Imitjala is also the daughter-in-law of Telstra Award Winner, Ngoia Pollard Nampitjinpa (dec). She was married at Ernabella and then followed her family group to Fregon and onto the remote South Australia community of Watarru in the mid 1980s. At the time, her mother Wipana and other elders were setting up the Watarru homelands.
Imitjala started painting in 1995. When the Tjungu Palya art centre was established in Nyapari in 2006, artists from the three communities of Kanpi, Nyapari and Watarru came together to paint, including Imitjala, her sisters and mother.
Today she is best known for her contribution to collaborative pieces done by artists from the Watarru community which includes her sisters Anne Dixon Nangala (dec), Bronwyn Jimmy and Beryl Jimmy (dec). Together these women known as the 'Watarru Collaborative' depict grand creation stories.

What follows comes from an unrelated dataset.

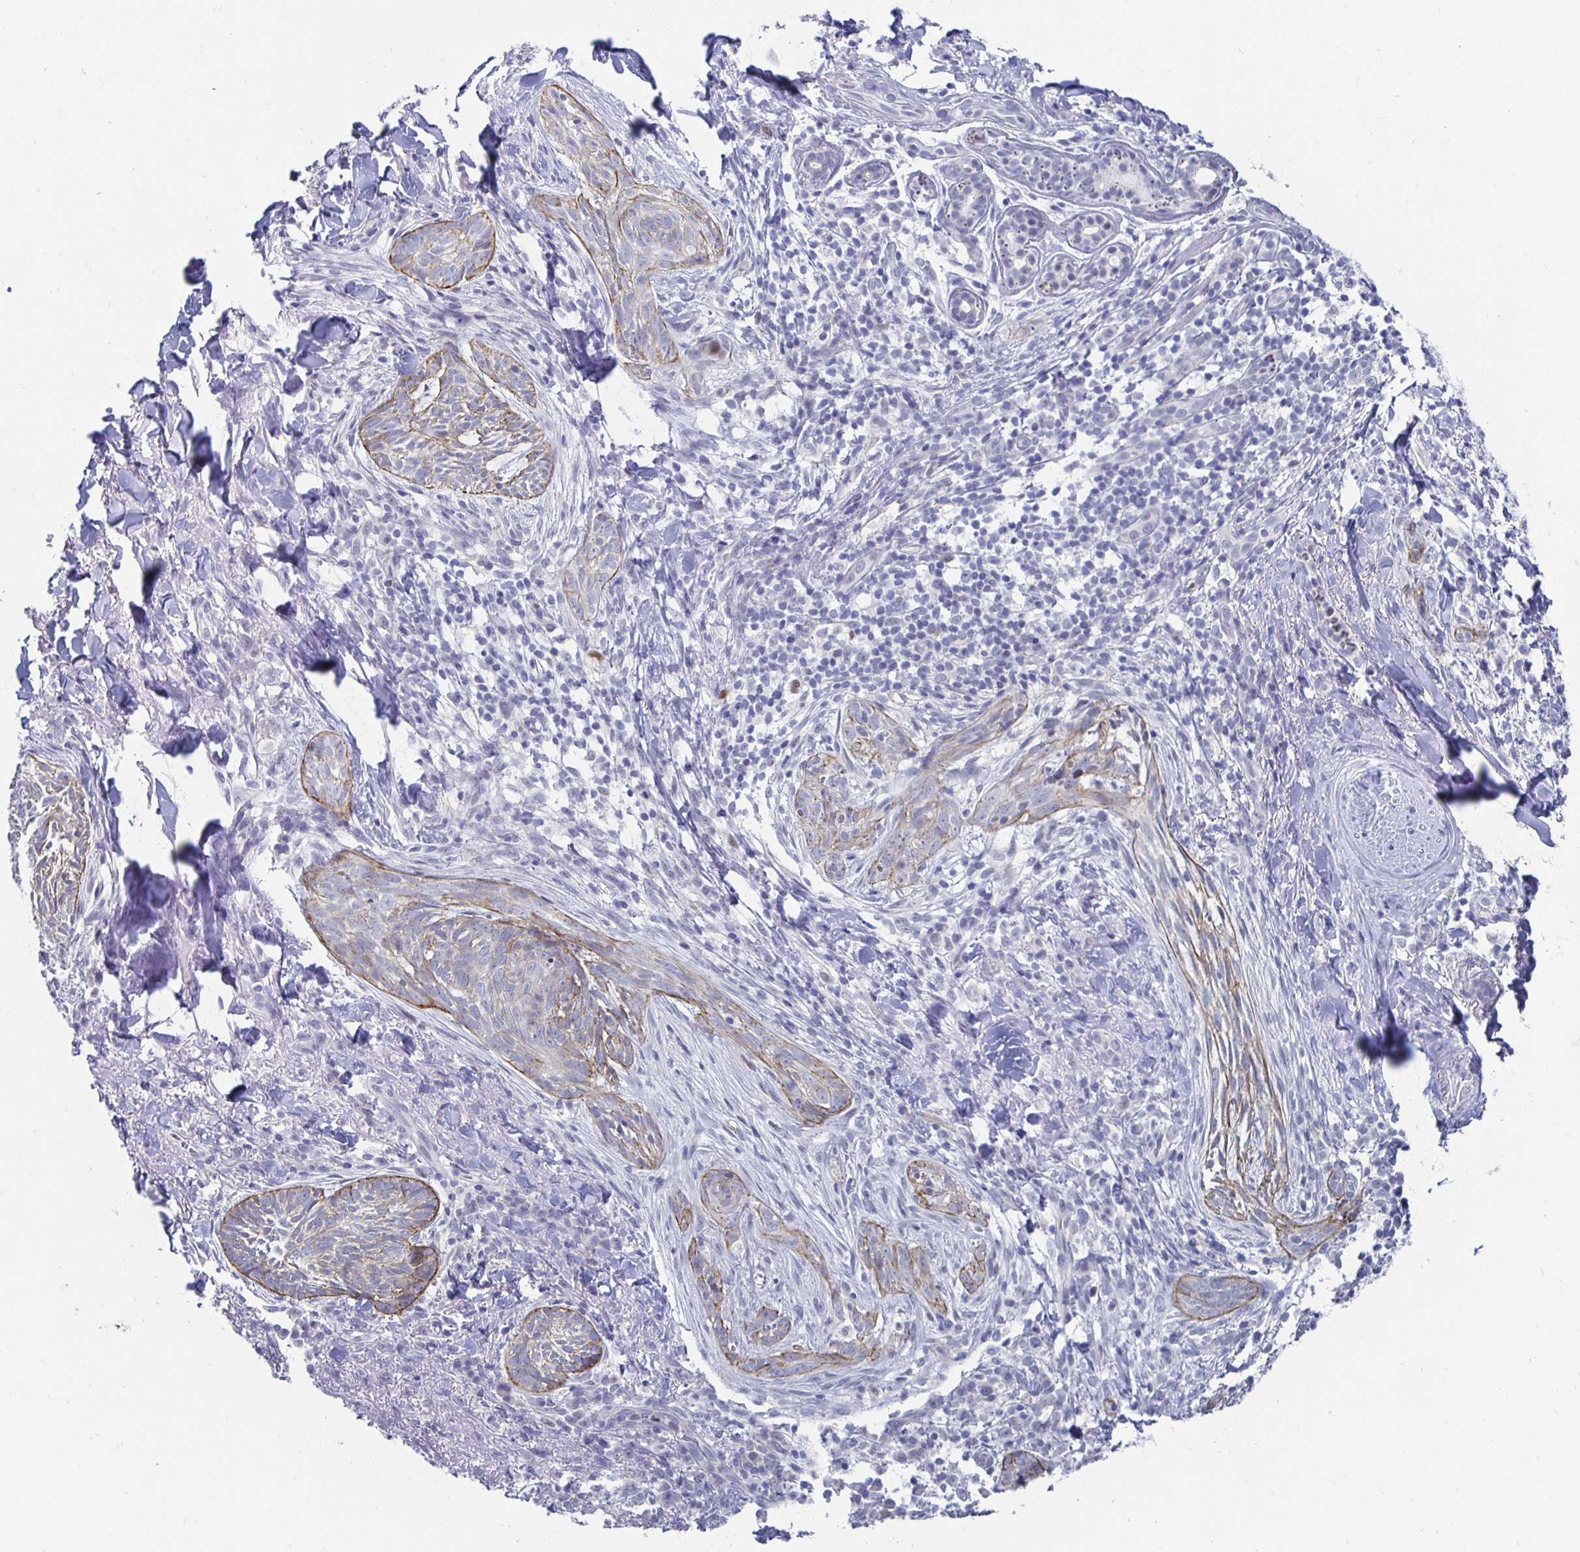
{"staining": {"intensity": "negative", "quantity": "none", "location": "none"}, "tissue": "skin cancer", "cell_type": "Tumor cells", "image_type": "cancer", "snomed": [{"axis": "morphology", "description": "Basal cell carcinoma"}, {"axis": "topography", "description": "Skin"}], "caption": "Immunohistochemistry (IHC) histopathology image of neoplastic tissue: human basal cell carcinoma (skin) stained with DAB (3,3'-diaminobenzidine) displays no significant protein expression in tumor cells.", "gene": "NOCT", "patient": {"sex": "female", "age": 93}}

Their paintings show a particular sensitivity to the way these Dreamings interact with and shape their beloved homeland, and its many unique land formations. The Watarru Collaborative were finalists in the 2016 National Aboriginal and Torres Strait Islander Art Awards with a piece that depicted their home, the rocky hills, waterholes and travelling lines that people would travel on foot in the old days.

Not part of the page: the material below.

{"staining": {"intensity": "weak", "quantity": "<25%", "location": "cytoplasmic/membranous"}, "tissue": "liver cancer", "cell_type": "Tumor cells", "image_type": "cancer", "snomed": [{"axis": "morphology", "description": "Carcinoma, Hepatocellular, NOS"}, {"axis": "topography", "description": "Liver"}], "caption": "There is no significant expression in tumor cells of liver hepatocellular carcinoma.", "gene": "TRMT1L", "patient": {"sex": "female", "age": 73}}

Imitjala has a distinct mark-making and dotting style, creating bold and dynamic artworks. They are filled with deep cultural integrity and a love and knowledge of Country.

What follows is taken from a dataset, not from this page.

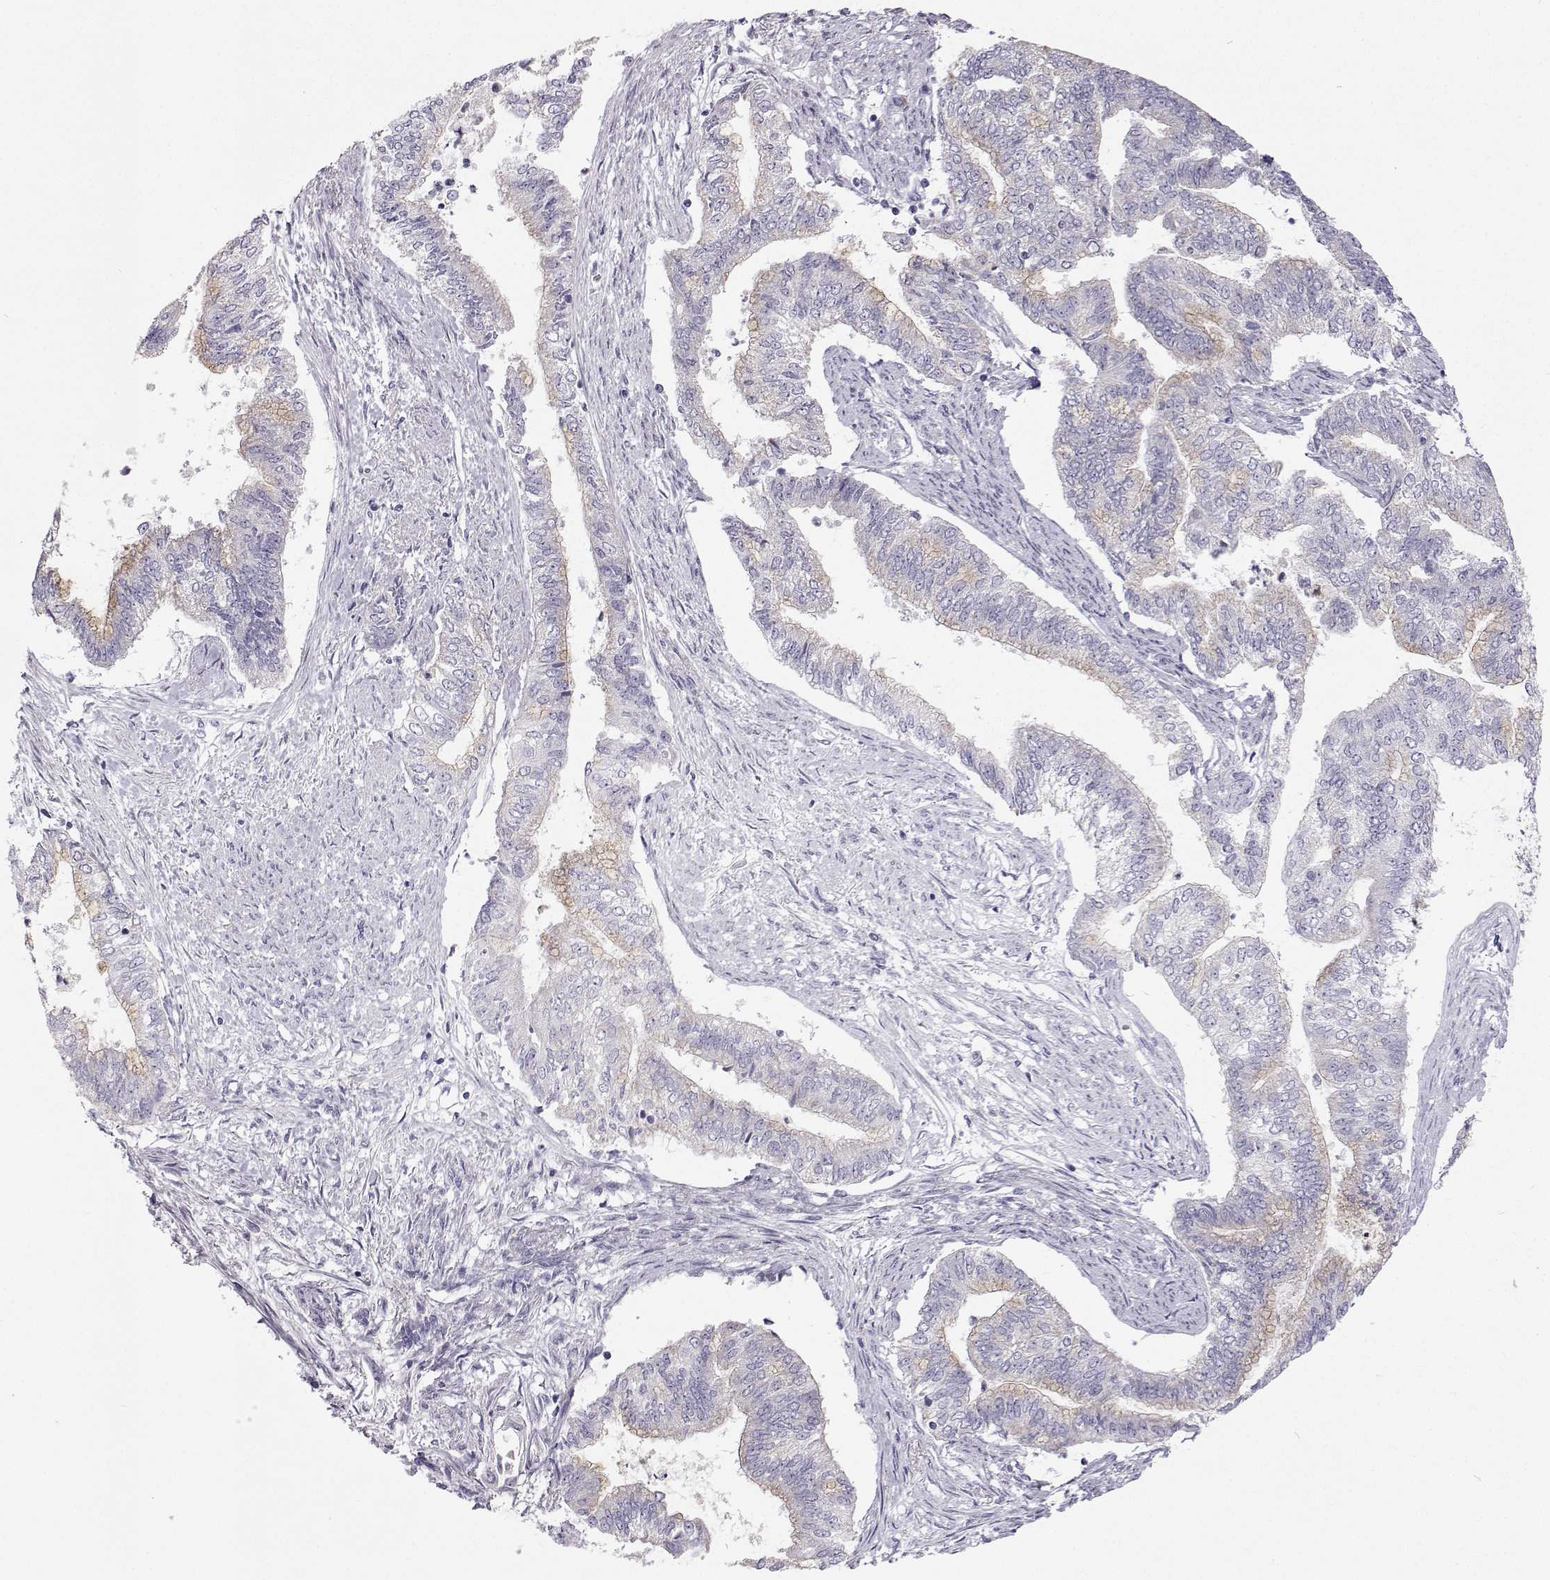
{"staining": {"intensity": "weak", "quantity": "<25%", "location": "cytoplasmic/membranous"}, "tissue": "endometrial cancer", "cell_type": "Tumor cells", "image_type": "cancer", "snomed": [{"axis": "morphology", "description": "Adenocarcinoma, NOS"}, {"axis": "topography", "description": "Endometrium"}], "caption": "This is an immunohistochemistry (IHC) histopathology image of human endometrial cancer. There is no positivity in tumor cells.", "gene": "CLN6", "patient": {"sex": "female", "age": 65}}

Paintings by Imitjala are represented in collections including the Art Gallery of New South Wales, Nevada Art Museum (USA), Peter Cooke Collection (UK) and South Australian Parliament.
As well as being a successful painter, Imitjala is also a weaver of baskets and sculptural works. She has also been a Watarru Land Management Ranger for the APY Lands.
Imitjala has two children, artist Katrina Pollard Nampitjinpa and a son.